PROVIDED TEXT:

In this example, you learn how to train the CIFAR-10 dataset with Deep Java Library (DJL) using Transfer Learning.
You can find the example source code in: TrainResnetWithCifar10.java.
You can also find the Jupyter notebook tutorial here. The Jupyter notebook explains the key concepts in detail.
Follow setup to configure your development environment.
The models you use are available in the DJL Model Zoo and MXNet Model Zoo. We can simply load and use them as follows:
A DJL model is natively implemented using our Java API. It’s defined using the Block API.
Import the ai.djl.basicmodelzoo.cv.classification.ResNetV1
class and use its builder to specify various configurations such as input shape, number of layers, and number of outputs.
You can set the number of layers to create variants of ResNet such as ResNet18, ResNet50, and ResNet152.
For example, you can create ResNet50 using the following code:
Block resNet50 = new ResNetV1.Builder()
.setImageShape(new Shape(3, 32, 32))
.setNumLayers(50)
.setOutSize(10)
.build();
To run the example, use the following command:
cd examples
./gradlew run -Dmain=ai.djl.examples.training.transferlearning.TrainResnetWithCifar10 --args="-e 10 -b 32 -g 1"
You can use the option -p
to specify pre-trained parameters.
A MXNet model is pre-trained using the Apache MXNet(incubating) deep learning library and Gluon CV computer vision toolkit.
Models are trained in Python and exported to .symbol
(model architecture) and .params
(trained parameter values) files. These models are also known as symbolic models.
To run the example using MXNet model, use the option -s
as shown in the following command:
cd examples
./gradlew run -Dmain=ai.djl.examples.training.transferlearning.TrainResnetWithCifar10 --args="-e 10 -b 32 -g 1 -s -p"
You can also remove the option -p
to train from scratch.
It will still use the exported MXNet model architecture, but will re-initialize parameters with random values to train from scratch.
Learning rate is one of the most important hyperparameters in deep learning. It’s part of the optimization algorithm that controls how fast to move towards reducing your loss/objective function.
During the training process, you should usually reduce the learning rate periodically to prevent the model from plateauing.

RECORDED INFORMATION:
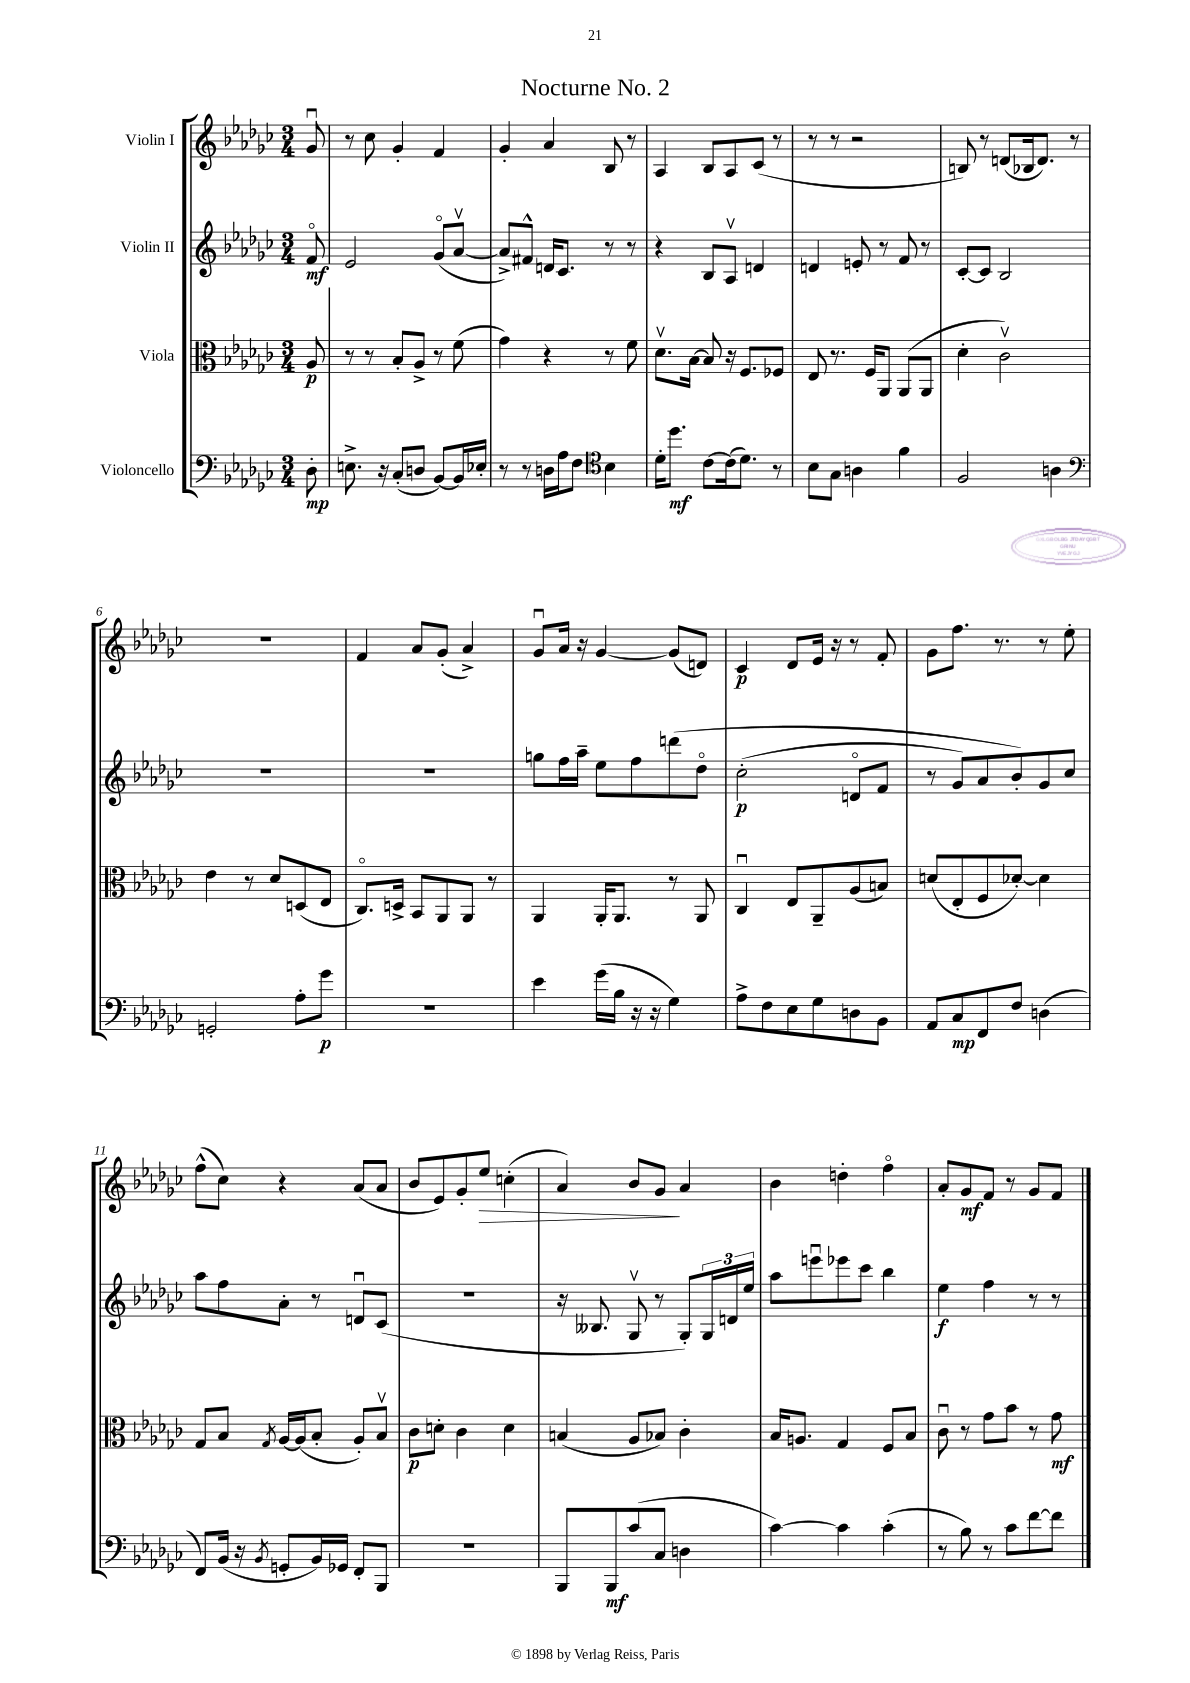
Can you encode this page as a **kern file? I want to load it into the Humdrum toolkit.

DIRECTIVE 1: Write down the passage of the CIFAR-10 training text from "You can also find" to "resNet50 = new ResNetV1.Builder()", word for word.
DIRECTIVE 2: In the CIFAR-10 training text, condense the paragraph beginning "Learning rate is one of the most important hyperparameters" into a single shorter sentence that keeps its main facts.

TASK RESULT 1:
You can also find the Jupyter notebook tutorial here. The Jupyter notebook explains the key concepts in detail.
Follow setup to configure your development environment.
The models you use are available in the DJL Model Zoo and MXNet Model Zoo. We can simply load and use them as follows:
A DJL model is natively implemented using our Java API. It’s defined using the Block API.
Import the ai.djl.basicmodelzoo.cv.classification.ResNetV1
class and use its builder to specify various configurations such as input shape, number of layers, and number of outputs.
You can set the number of layers to create variants of ResNet such as ResNet18, ResNet50, and ResNet152.
For example, you can create ResNet50 using the following code:
Block resNet50 = new ResNetV1.Builder()

TASK RESULT 2: Learning rate, one of the most important hyperparameters in deep learning, is part of the optimization algorithm and controls how fast to move toward reducing the loss/objective function.